Rétrospective de la 44e législature des Chambres fédérales

15. Culture

91.019 Constitution fédérale. Article sur les langues
Bundesverfassung. Sprachenartikel

Message: 04.03.1991 ( FF II, 301 / BBl II, 309)

Situation initiale

Les travaux de révision de l'article constitutionnel sur les langues (art. 116 cst.) ont été entrepris pour répondre à une motion transmise par les deux Chambres. Le but de cette intervention était d'une part de renforcer la position des minorités linguistiques, en particulier de la minorité rhéto-romane, d'autre part d'améliorer la communication et la bonne entente entre les communautés culturelles et linguistiques de la Suisse.
La Suisse a besoin d'une nouvelle politique des langues afin de garantir le maintien du quadrilinguisme. Une telle politique devra être l'oeuvre d'abord des citoyennes et citoyens - les utilisateurs quotidiens de la langue -, mais également des communes et des cantons, et enfin de la Confédération. L'article constitutionnel proposé assigne à la Confédération et aux cantons la mission d'adopter des mesures conjointes en vue de maintenir le quadrilinguisme et d'améliorer la bonne entente entre les communautés linguistiques.

Délibérations

CE 08.10.1992 BO 1992, 1044
CN 22.09.1993 BO 1993, 1541
CE 15.06.1994 BO 1994, 695
CN 01.02.1995 BO 1995, 212
CE 14.03.1995 BO 1995, 289
CE 19.06.1995 BO 1995, 666
CN 26.09.1995 BO 1995, 2292

Conseil prioritaire en l'occurrence, le Conseil des Etats, emmené par Jean Cavadini (L, NE) a largement tenu compte des préoccupations exprimées par les Romands: malgré une proposition de minorité de Thomas Onken (S, TG), la disposition prévoyant la garantie de la liberté de la langue a été rayée du projet du Conseil fédéral, tandis que le principe de la territorialité linguistique était renforcé s'agissant de l'enseignement et de l'administration. Contrairement au projet initial qui prévoyait une répartition entre la Confédération et les cantons de la compétence de sauvegarder et de promouvoir les langues nationales, celle-ci a été entièrement confiée aux cantons, la Confédération se limitant à un simple soutien et à l'encouragement de la compréhension entre les communautés linguistiques. La proposition du Conseil fédéral de faire du romanche une langue semi-officielle n'a pas été contestée.
**********
▶ Consigne 1:
D'après le texte sur la révision de l'article constitutionnel sur les langues, de quelle langue le Conseil fédéral proposait-il de faire une langue semi-officielle ?
▶ Consigne 2:
Poursuivez le texte sur la révision de l'article constitutionnel sur les langues à partir de sa dernière phrase.

[Jeu de données]
**********
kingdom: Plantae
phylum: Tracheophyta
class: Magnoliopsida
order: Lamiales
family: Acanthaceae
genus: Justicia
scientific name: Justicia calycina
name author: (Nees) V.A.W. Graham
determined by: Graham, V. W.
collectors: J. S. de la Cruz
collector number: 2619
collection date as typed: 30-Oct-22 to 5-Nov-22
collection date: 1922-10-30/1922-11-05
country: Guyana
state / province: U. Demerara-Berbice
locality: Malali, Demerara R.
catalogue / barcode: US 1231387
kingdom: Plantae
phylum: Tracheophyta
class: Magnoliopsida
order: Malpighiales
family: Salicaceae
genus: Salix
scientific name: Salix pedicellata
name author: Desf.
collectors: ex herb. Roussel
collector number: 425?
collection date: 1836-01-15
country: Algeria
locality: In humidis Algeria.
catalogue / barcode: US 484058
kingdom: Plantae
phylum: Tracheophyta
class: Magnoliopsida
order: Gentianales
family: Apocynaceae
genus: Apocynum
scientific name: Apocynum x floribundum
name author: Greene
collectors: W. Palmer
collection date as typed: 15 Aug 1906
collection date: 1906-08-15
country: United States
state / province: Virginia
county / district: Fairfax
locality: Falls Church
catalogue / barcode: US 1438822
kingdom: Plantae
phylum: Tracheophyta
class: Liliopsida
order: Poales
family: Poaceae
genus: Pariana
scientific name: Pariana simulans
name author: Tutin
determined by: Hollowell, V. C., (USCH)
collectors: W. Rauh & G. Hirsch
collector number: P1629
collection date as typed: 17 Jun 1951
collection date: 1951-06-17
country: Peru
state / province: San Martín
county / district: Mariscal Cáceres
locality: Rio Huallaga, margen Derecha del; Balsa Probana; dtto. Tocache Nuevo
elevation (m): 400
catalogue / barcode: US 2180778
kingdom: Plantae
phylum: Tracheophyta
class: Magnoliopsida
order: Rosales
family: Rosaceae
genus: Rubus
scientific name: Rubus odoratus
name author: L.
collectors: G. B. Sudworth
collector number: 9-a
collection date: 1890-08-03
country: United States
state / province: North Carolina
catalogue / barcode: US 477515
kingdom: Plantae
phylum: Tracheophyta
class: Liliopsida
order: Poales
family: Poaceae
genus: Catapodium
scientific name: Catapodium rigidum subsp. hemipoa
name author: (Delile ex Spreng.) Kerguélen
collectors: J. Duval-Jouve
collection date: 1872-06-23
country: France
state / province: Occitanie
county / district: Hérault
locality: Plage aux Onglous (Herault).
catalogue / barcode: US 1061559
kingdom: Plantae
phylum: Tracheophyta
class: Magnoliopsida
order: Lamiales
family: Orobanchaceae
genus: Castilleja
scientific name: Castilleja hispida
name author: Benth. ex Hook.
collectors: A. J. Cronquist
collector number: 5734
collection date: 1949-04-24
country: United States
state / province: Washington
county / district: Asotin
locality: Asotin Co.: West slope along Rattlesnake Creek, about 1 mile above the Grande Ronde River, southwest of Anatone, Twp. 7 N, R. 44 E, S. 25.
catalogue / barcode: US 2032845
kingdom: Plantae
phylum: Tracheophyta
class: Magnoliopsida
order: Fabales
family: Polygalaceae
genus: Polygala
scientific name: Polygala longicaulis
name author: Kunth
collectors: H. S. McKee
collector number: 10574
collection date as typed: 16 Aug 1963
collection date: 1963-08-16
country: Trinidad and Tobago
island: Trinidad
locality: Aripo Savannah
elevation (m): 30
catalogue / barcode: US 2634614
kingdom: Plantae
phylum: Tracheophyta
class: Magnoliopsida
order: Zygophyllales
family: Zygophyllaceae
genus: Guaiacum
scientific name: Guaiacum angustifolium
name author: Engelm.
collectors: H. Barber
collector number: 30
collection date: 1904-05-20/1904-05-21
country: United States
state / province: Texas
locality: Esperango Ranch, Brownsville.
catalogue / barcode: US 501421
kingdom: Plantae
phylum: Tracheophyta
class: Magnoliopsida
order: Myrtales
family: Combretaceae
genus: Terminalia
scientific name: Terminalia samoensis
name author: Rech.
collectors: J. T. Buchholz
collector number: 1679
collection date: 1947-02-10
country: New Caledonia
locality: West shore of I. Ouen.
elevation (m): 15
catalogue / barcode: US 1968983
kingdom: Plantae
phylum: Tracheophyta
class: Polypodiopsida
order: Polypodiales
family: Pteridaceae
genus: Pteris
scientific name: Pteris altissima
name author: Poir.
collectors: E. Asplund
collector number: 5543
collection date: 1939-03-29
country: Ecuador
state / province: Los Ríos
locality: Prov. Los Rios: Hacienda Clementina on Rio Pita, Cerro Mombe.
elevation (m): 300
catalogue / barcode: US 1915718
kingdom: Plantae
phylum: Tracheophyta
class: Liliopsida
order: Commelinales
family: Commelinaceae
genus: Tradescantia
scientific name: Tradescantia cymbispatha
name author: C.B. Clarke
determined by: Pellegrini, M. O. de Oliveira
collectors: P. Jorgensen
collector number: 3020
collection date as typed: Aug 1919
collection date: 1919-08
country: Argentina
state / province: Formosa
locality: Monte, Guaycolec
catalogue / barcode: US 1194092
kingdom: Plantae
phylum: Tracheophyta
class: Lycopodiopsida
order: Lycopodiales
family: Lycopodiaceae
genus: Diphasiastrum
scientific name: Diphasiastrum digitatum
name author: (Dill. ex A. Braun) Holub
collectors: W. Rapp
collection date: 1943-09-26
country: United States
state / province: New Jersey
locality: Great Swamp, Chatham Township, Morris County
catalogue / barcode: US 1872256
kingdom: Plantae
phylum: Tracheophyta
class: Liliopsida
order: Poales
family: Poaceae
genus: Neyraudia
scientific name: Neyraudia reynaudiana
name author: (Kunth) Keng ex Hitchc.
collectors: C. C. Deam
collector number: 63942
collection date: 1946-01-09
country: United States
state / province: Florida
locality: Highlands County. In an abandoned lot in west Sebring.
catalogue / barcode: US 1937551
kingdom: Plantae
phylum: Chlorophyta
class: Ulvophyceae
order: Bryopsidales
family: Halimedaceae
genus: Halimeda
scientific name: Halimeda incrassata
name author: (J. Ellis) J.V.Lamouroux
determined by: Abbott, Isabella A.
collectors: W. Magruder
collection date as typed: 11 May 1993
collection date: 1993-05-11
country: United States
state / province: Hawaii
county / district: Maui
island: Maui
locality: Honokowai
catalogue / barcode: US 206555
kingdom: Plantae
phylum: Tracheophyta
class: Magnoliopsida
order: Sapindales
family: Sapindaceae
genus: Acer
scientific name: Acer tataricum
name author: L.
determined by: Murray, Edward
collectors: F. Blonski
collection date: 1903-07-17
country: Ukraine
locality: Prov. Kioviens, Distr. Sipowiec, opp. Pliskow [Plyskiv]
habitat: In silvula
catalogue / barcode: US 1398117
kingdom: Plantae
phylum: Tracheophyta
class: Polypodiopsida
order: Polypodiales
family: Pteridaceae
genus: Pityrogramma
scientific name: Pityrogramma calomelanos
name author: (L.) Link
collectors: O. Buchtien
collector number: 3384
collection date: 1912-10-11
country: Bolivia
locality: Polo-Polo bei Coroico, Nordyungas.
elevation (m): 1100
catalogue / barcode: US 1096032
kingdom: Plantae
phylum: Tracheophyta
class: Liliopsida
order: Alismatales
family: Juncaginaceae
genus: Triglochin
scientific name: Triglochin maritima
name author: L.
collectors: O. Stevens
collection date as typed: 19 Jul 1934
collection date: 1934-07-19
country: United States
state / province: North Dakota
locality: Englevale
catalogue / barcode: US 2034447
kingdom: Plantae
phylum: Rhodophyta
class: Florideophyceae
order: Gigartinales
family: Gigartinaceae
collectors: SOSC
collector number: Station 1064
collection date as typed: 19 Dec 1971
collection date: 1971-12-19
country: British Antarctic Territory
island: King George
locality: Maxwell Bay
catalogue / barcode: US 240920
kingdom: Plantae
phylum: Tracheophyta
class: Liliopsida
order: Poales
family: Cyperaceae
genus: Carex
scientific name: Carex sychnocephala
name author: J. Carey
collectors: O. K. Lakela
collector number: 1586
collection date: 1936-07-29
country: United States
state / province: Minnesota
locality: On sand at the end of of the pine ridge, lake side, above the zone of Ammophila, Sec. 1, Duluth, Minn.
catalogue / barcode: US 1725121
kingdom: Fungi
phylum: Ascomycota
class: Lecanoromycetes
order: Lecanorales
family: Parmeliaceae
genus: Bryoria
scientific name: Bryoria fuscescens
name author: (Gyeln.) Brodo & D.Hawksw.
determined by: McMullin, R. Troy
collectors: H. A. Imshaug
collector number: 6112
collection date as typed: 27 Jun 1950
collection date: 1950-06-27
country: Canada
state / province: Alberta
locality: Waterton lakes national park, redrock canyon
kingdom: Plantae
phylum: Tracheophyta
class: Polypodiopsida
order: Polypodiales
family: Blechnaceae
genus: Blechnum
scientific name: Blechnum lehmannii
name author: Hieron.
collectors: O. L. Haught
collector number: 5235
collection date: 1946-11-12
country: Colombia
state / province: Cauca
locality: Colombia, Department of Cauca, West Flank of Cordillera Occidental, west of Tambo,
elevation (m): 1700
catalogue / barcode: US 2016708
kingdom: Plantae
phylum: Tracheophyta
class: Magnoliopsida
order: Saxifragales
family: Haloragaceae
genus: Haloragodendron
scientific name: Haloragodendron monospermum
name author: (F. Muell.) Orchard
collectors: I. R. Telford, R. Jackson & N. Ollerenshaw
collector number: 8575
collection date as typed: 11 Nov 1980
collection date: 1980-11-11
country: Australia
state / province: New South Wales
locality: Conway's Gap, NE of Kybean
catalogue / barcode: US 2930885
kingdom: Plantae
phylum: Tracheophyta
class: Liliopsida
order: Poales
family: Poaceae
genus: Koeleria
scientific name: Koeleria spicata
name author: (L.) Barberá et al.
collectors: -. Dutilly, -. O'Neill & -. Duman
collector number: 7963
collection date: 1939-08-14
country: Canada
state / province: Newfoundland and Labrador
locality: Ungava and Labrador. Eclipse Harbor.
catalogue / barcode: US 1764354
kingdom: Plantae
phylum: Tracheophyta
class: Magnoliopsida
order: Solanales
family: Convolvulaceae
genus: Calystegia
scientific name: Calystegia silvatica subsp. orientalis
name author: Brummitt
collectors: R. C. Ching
**********
▶ Réponse 1:
Le romanche.

▶ Réponse 2:
Au Conseil national se sont à nouveau violemment opposés les tenants d'une inscription dans la Constitution du principe de la liberté de la langue - donc d'une libre évolution linguistique - et les partisans d'une disposition constitutionnelle fixant au contraire le principe de la territorialité, qui considéraient qu'une telle disposition était absolument nécessaire sous peine de déséquilibre linguistique et donc de menace pour la paix entre communautés. Finalement, après concertation avec le Conseil fédéral, le Conseil national a approuvé un compromis mis sur pied par un groupe de travail de la commission, qui, évitant de mentionner et le principe de la liberté des langues et le principe de la territorialité, s'opposait toutefois à la décision du Conseil des Etats en répartissant à nouveau entre la Confédération et les cantons la compétence de promouvoir la compréhension entre communautés linguistiques et de prendre des mesures particulières afin de protéger les langues nationales menacées. Comme au Conseil des Etats, le nouveau statut de langue semi-officielle du romanche n'a pas soulevé de contestation.
Pour éliminer ces divergences, la commission du Conseil des Etats a elle aussi présenté une solution de compromis, visant d'une part à inscrire le principe de territorialité dans l'article sur les langues, et d'autre part à consacrer à la liberté de la langue un article constitutionnel distinct. Si plusieurs députés suisses-allemands ont plaidé pour le maintien de l'article sur les langues dans sa forme actuelle, les députés romands se sont opposés avec succès à l'inscription dans la Constitution de la liberté de la langue, demandant au contraire que le système de la territorialité soit fixée au moins sous la forme d'un principe fondamental. Jean Cavadini (L, NE) et Gilles Petitpierre (R, GE) ont réussi à imposer leur point de vue, à savoir, l'inscription du seul principe précité, sans mention de la liberté de la langue.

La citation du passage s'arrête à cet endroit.